From the Department of Thoracic Surgical Oncology
*Division of Radiation Medicine State University of New York & Roswell Park Cancer Institute Buffalo, New York, USA
Background. Approximately 21% of patients with advanced malignancies have cardiac or pericardial involvement with tumor. Controversy exists regarding the optimal approach to the pericardial space when hemodynamic compromise due to effusions occurs.
Methods. A six-year retrospective review of 59 cancer patients with pericardial effusions.
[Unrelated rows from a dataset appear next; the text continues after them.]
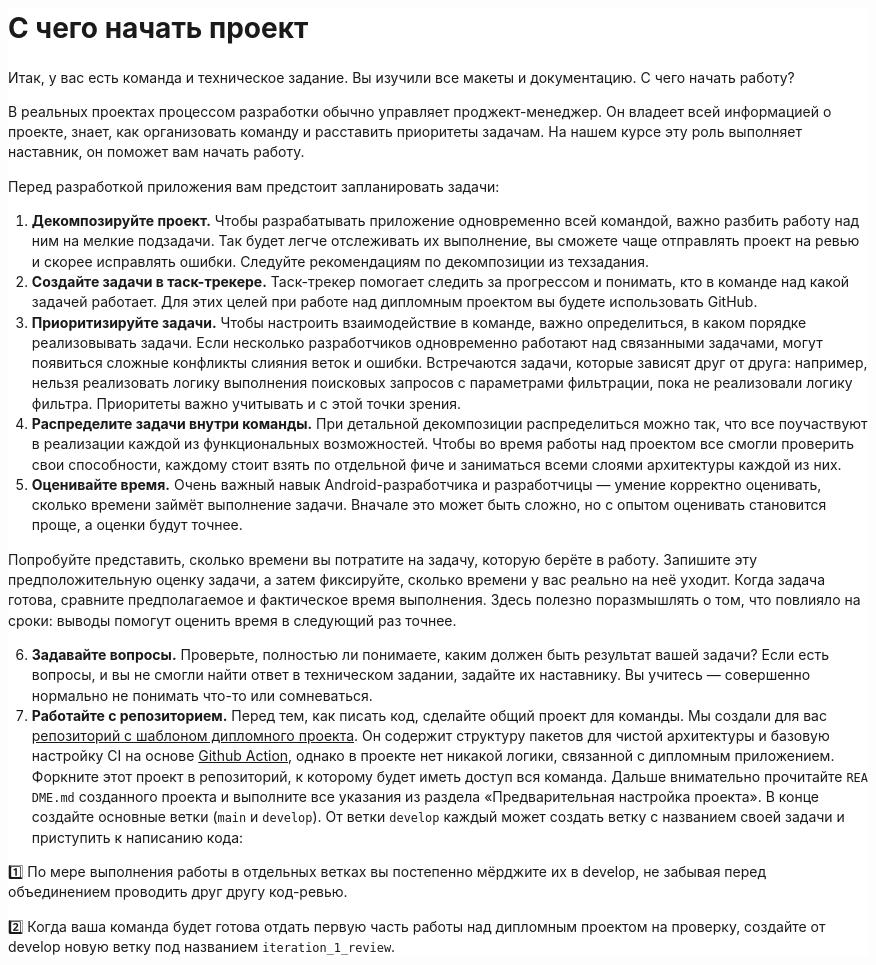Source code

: # С чего начать проект

Итак, у вас есть команда и техническое задание. Вы изучили все макеты и документацию. С чего начать работу?

В реальных проектах процессом разработки обычно управляет проджект-менеджер. Он владеет всей информацией о проекте, знает, как организовать команду и расставить приоритеты задачам. На нашем курсе эту роль выполняет наставник, он поможет вам начать работу.

Перед разработкой приложения вам предстоит запланировать задачи:

1. **Декомпозируйте проект.** Чтобы разрабатывать приложение одновременно всей командой, важно разбить работу над ним на мелкие подзадачи. Так будет легче отслеживать их выполнение, вы сможете чаще отправлять проект на ревью и скорее исправлять ошибки. Следуйте рекомендациям по декомпозиции из техзадания.
2. **Создайте задачи в таск-трекере.** Таск-трекер помогает следить за прогрессом и понимать, кто в команде над какой задачей работает. Для этих целей при работе над дипломным проектом вы будете  использовать GitHub.
3. **Приоритизируйте задачи.** Чтобы настроить взаимодействие в команде, важно определиться, в каком порядке реализовывать задачи. Если несколько разработчиков одновременно работают над связанными задачами, могут появиться сложные конфликты слияния веток и ошибки. Встречаются задачи, которые зависят друг от друга: например, нельзя реализовать логику выполнения поисковых запросов с параметрами фильтрации, пока не реализовали логику фильтра. Приоритеты важно учитывать и с этой точки зрения.
4. **Распределите задачи внутри команды.** При детальной декомпозиции распределиться можно так, что все поучаствуют в реализации каждой из функциональных возможностей. Чтобы во время работы над проектом все смогли проверить свои способности, каждому стоит взять по отдельной фиче и заниматься всеми слоями архитектуры каждой из них.
5. **Оценивайте время.** Очень важный навык Android-разработчика и разработчицы — умение корректно оценивать, сколько времени займёт выполнение задачи. Вначале это может быть сложно, но с опытом  оценивать становится проще, а оценки будут точнее.
   
Попробуйте представить, сколько времени вы потратите на задачу, которую берёте в работу. Запишите эту предположительную оценку задачи, а затем фиксируйте, сколько времени у вас реально на неё уходит. Когда задача готова, сравните предполагаемое и фактическое время выполнения. Здесь полезно поразмышлять о том, что повлияло на сроки: выводы помогут оценить время в следующий раз точнее. 

6. **Задавайте вопросы.** Проверьте, полностью ли понимаете, каким должен быть результат вашей задачи? Если есть вопросы, и вы не смогли найти ответ в техническом задании, задайте их наставнику. Вы учитесь — совершенно нормально не понимать что-то или сомневаться.
7. **Работайте с репозиторием.** Перед тем, как писать код, сделайте общий проект для команды. Мы создали для вас [репозиторий с шаблоном дипломного проекта](https://github.com/Yandex-Practicum/practicum-android-diploma). Он содержит структуру пакетов для чистой архитектуры и базовую настройку CI на основе [Github Action](https://github.com/features/actions), однако в проекте нет никакой логики, связанной с дипломным приложением. Форкните этот проект в репозиторий, к которому будет иметь доступ вся команда.
Дальше внимательно прочитайте `README.md` созданного проекта и выполните все указания из раздела «Предварительная настройка проекта». В конце создайте основные ветки (`main` и `develop`). От ветки `develop` каждый может создать ветку с названием своей задачи и приступить к написанию кода:

1️⃣ По мере выполнения работы в отдельных ветках вы постепенно мёрджите их в develop, не забывая перед объединением проводить друг другу код-ревью.

2️⃣ Когда ваша команда будет готова отдать первую часть работы над дипломным проектом на проверку, создайте от develop новую ветку под названием `iteration_1_review`.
Results. Thirty-six patients had subxiphoid pericardial window (SXPW) alone (Group A), 5 had pericardial catheter drainage (PCD) followed by a SXPW (Group B), 10 had PCD with sclerosis (Group C), 5 had PCD alone (Group D), 2 had PCD with pericardial-pleural window (Group E), and one had pericardial-peritoneal window (Group F). The method of procedure, complications, number of hospital and ICU days, cytological or pathologic evidence of malignancy, solid versus hematological tumors, and survival were analyzed. The median survival for those patients in group C was one month compared to 4 months for Group A and 6 months for Group B. Essentially, results were similar regardless of method performed with the exception that professional and hospital charges averaged $4830 for SXPW compared to $1625 for PCD.
Conclusions. Pericardial catheter drainage and sclerosis provides a viable option for the treatment of pericardial effusions in selected cancer patients at markedly reduced cost and patient discomfort.